* Brief *
Please work out the number of lines in the following material that include "Обед", and reply with only that number.

Start of Data for review

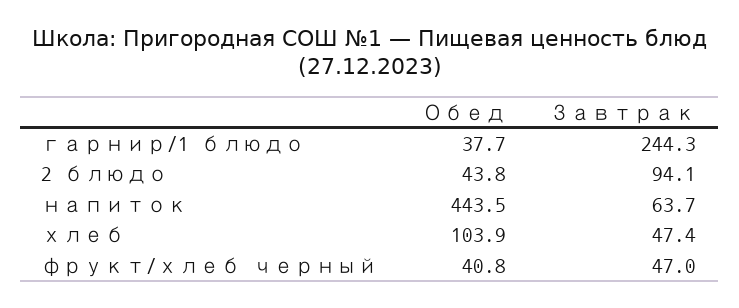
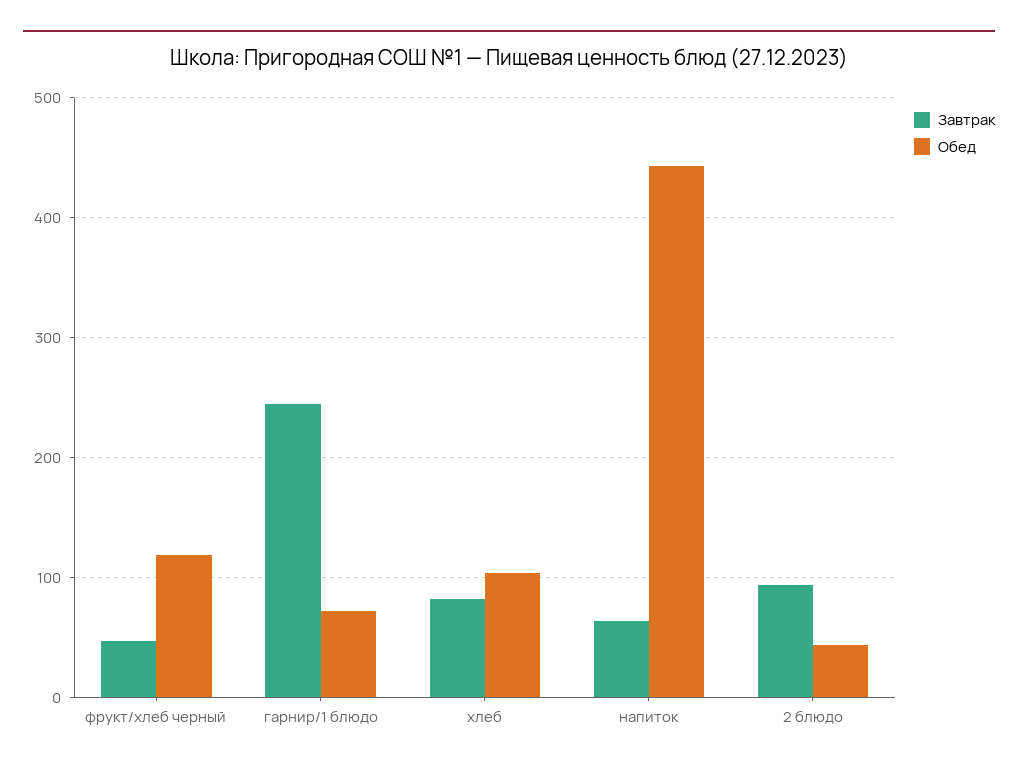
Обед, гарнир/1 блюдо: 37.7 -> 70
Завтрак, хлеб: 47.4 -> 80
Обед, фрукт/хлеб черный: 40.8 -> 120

End of Data for review
Start of Data for review

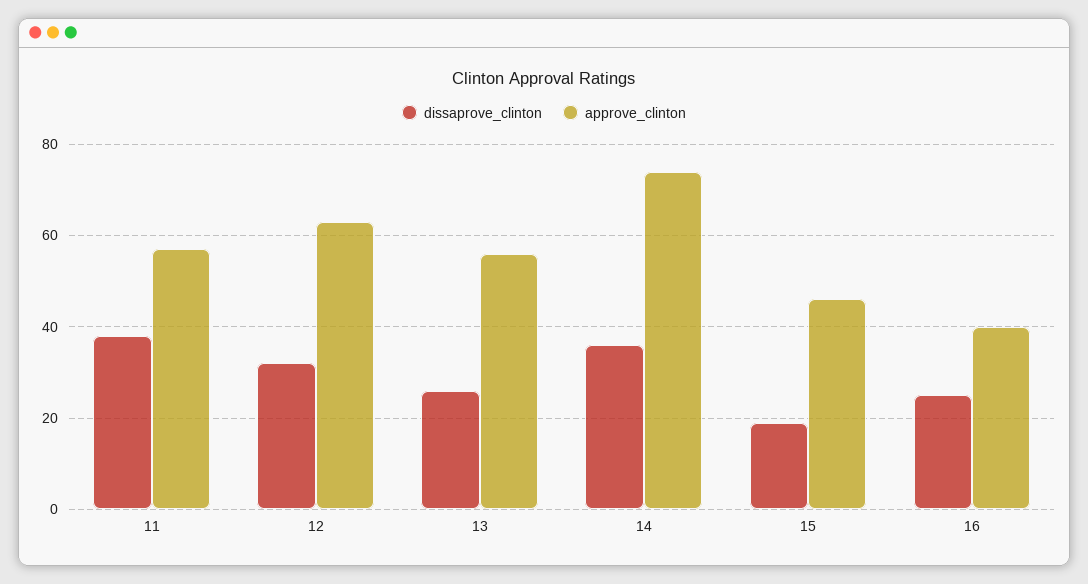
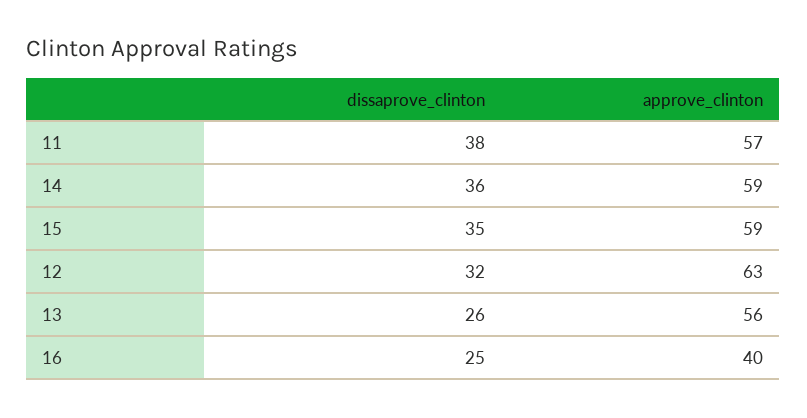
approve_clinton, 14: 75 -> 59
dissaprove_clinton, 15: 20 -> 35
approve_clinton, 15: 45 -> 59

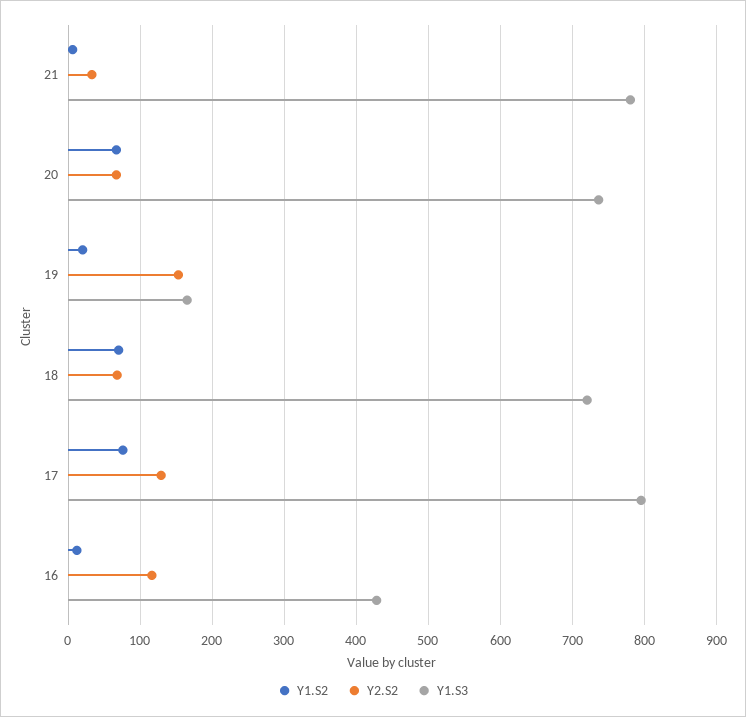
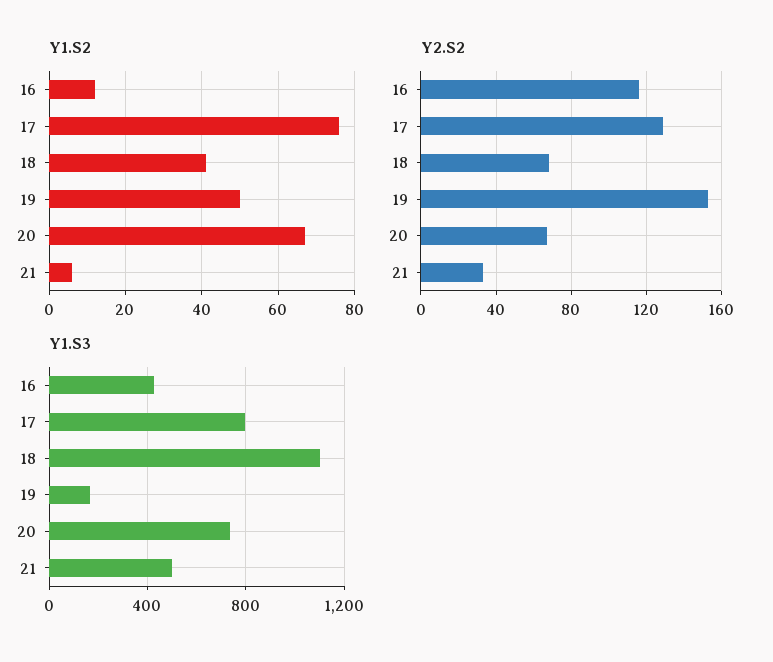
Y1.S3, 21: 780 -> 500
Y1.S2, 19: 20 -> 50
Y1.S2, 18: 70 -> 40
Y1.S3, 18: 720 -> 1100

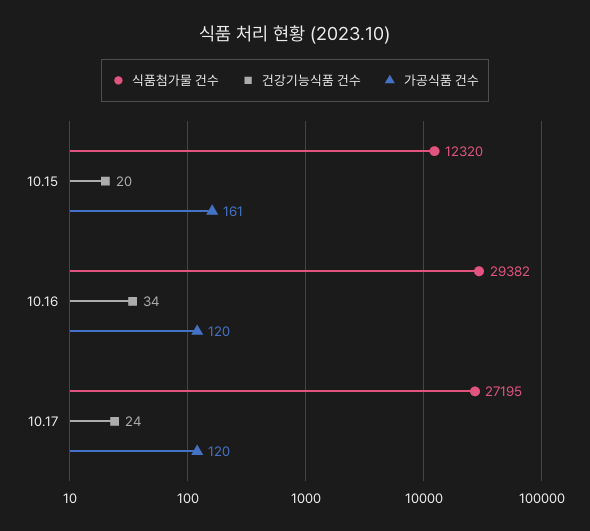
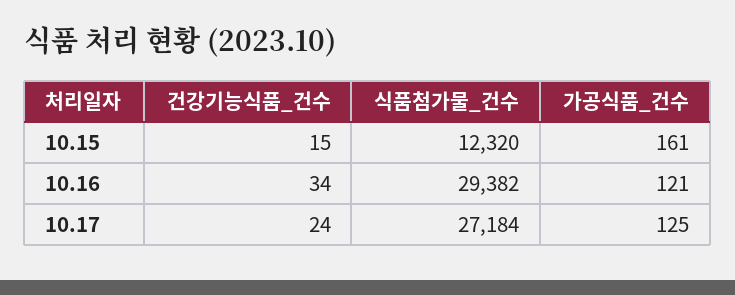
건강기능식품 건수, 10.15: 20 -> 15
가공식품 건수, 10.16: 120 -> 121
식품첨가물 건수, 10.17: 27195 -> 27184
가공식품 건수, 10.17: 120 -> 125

End of Data for review

* Solved exercise *
2